A pesar de eso, para Juana el conocimiento era una forma de lucha. Enfundada en el hábito encontró en la religión un atajo al mundo de las letras, por completo masculino e intentó construir a partir de la inocente percepción de la mujer sometida a la religión, un camino propio hacia la erudición. Al principio, no lo logró. Al llegar al convento, fue enviada a la cocina porque según la Madre Superiora de la Congregación, su inteligencia no era asunto de nadie más allá de su confesor. Con todo, Juana no cejó en el empeño y continuó esforzándose hasta que su obra trascendió los límites del hábito y sorprendió al mundo literario, para quien el talento de Juana - esos extraordinarios versos de impecable belleza y conmovedora fuerza - era de todo insólito en un mundo donde la mujer carecía de rostro y toda cualidad. Desde las paredes de la Orden de San Jerónimo, deslumbró no sólo por sus verso precisos, pulcros y llenos de sensibilidad sino por el poder de su inteligencia, impensable en una mujer, asombrosa para una mujer de la Iglesia. Una y otra vez, Sor Juana Inés demostró el valor de su lucha callada y paciente por la creación. El poder de la perseverancia en un mundo que insistía en infravalorar su contundencia.
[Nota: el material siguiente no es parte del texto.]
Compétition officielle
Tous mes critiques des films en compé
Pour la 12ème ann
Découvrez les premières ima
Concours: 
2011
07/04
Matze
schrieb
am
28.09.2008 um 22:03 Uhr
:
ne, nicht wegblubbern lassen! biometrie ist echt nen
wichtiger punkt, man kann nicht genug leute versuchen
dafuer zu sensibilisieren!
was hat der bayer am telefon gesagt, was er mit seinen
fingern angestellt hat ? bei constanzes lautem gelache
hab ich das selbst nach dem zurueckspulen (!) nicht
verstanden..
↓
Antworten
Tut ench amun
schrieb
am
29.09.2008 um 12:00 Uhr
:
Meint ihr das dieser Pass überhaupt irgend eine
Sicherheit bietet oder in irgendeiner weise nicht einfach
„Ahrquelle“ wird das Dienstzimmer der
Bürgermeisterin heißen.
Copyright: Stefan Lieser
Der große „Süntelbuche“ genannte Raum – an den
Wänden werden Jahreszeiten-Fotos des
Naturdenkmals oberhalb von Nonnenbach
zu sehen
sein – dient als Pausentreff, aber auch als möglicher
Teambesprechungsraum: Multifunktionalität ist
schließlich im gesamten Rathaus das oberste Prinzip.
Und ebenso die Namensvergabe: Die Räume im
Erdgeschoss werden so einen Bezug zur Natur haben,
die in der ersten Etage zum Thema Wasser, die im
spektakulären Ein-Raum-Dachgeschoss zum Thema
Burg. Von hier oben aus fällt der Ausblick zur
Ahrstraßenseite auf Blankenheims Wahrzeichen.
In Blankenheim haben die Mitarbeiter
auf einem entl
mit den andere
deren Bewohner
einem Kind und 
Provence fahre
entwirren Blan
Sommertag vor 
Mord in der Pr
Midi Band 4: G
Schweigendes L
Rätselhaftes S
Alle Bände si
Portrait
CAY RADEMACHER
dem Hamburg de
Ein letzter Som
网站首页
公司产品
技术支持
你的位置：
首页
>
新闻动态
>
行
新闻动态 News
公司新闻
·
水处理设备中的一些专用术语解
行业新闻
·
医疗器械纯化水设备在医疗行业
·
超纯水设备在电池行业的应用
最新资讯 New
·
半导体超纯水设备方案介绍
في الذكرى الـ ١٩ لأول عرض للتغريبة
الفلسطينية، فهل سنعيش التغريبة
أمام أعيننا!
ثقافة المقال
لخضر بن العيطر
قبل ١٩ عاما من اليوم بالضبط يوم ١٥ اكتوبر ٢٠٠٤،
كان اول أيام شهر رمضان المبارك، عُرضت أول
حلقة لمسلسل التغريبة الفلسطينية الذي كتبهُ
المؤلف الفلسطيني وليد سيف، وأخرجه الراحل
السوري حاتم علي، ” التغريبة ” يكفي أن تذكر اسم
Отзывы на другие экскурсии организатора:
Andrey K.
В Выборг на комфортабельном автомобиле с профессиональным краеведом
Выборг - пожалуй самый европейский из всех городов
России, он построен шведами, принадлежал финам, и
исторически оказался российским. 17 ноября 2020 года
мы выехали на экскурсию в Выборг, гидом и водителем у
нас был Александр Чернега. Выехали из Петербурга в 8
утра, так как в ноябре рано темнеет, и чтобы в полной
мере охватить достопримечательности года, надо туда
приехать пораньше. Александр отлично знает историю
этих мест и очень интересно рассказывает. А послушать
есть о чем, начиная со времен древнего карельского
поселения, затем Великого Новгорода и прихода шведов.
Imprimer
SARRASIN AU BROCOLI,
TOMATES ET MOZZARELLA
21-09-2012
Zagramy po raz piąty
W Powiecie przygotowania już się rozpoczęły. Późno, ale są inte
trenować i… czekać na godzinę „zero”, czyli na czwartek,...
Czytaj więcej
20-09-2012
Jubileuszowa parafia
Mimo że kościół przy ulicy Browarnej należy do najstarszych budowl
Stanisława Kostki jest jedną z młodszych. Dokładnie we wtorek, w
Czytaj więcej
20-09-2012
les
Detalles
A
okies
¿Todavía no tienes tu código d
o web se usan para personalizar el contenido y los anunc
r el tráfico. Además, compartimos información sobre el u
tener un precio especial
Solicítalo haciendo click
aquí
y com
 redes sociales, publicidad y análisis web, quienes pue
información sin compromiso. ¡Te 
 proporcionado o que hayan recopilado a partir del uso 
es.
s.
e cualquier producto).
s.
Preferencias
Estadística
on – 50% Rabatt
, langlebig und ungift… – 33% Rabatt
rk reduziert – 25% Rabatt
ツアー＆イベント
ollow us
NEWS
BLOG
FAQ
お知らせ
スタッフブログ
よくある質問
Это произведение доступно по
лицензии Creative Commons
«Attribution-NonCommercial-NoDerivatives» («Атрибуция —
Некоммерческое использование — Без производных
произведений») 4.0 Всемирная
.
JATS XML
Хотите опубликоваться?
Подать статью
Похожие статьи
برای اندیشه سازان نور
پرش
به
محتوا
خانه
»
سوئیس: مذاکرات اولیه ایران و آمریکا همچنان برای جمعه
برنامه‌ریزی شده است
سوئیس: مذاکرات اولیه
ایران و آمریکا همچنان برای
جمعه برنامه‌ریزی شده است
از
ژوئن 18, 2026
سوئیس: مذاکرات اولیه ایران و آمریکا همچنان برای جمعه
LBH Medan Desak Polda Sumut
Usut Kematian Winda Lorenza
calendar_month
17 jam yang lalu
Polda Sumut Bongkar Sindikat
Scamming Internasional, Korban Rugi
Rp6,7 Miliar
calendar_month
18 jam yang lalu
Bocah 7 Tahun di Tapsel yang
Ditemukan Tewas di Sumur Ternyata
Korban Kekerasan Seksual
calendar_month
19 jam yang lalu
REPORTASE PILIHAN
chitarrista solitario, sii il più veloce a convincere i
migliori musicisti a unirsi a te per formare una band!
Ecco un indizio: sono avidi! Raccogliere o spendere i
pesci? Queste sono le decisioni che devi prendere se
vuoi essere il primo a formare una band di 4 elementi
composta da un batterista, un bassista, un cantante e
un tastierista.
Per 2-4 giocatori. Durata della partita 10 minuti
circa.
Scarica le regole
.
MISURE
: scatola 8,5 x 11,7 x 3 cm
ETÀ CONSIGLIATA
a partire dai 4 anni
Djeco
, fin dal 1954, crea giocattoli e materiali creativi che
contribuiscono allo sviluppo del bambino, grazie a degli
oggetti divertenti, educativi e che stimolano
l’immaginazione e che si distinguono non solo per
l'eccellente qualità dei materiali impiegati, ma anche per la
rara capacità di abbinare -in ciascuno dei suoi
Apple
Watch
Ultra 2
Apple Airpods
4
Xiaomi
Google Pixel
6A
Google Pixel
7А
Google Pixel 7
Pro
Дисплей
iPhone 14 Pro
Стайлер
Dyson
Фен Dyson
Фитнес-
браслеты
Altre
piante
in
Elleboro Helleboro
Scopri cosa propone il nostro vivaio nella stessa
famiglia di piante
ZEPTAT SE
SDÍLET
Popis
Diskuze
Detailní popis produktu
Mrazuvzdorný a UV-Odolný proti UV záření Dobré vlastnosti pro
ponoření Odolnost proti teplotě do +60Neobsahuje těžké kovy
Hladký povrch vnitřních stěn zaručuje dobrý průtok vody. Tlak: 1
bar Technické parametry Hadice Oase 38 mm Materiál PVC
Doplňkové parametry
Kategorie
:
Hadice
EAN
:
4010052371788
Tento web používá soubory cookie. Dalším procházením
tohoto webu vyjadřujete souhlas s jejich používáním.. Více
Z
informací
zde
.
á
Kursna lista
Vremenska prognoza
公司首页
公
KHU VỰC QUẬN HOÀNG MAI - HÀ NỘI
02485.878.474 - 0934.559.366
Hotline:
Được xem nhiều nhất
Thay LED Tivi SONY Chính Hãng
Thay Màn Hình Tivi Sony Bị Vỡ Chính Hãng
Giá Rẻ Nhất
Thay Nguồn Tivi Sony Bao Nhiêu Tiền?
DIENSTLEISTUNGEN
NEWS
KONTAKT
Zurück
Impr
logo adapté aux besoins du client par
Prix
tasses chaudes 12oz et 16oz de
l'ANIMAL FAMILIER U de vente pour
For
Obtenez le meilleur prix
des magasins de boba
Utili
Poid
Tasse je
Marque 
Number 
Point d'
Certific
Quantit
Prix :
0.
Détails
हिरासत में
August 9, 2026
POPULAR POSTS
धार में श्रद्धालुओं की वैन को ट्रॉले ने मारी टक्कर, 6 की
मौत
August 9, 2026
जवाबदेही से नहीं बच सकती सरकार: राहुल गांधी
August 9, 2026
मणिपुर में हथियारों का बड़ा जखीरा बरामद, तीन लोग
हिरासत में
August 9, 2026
Se cuenta que Sor Juana Inés no era religiosa, sino más bien escéptica. Que encontró en las palabras la fe perdida que ningún eclesiástico supo brindarle. Como si la literatura pudiera consolar cierto vacío existencial que sufrió desde el aislamiento, esa soledad del intelectual que debe enfrentarse al prejuicio y a la restricción como una forma de vida. Juana, más que otra cosa, fue una artista atrapada en una época donde la mujer no podía utilizar el arte como espejo. Un espíritu moderno en medio de la frontera de la tradición a la que nunca se doblegó. Hija natural, culta y hermosa, sin vocación por el matrimonio Juana fue una mujer "sabia" en una época donde era un pecado serlo y quizás su obra - esa mirada delicada, humorística, barroca, profunda que la hace inolvidable - sea su máxima forma de rebeldía. Un reflejo minucioso de la vida que aspiro y que sólo pudo tener a medias. Una forma de creencia tan antigua como dolorosa: El amor imperecedero por la capacidad para la creación.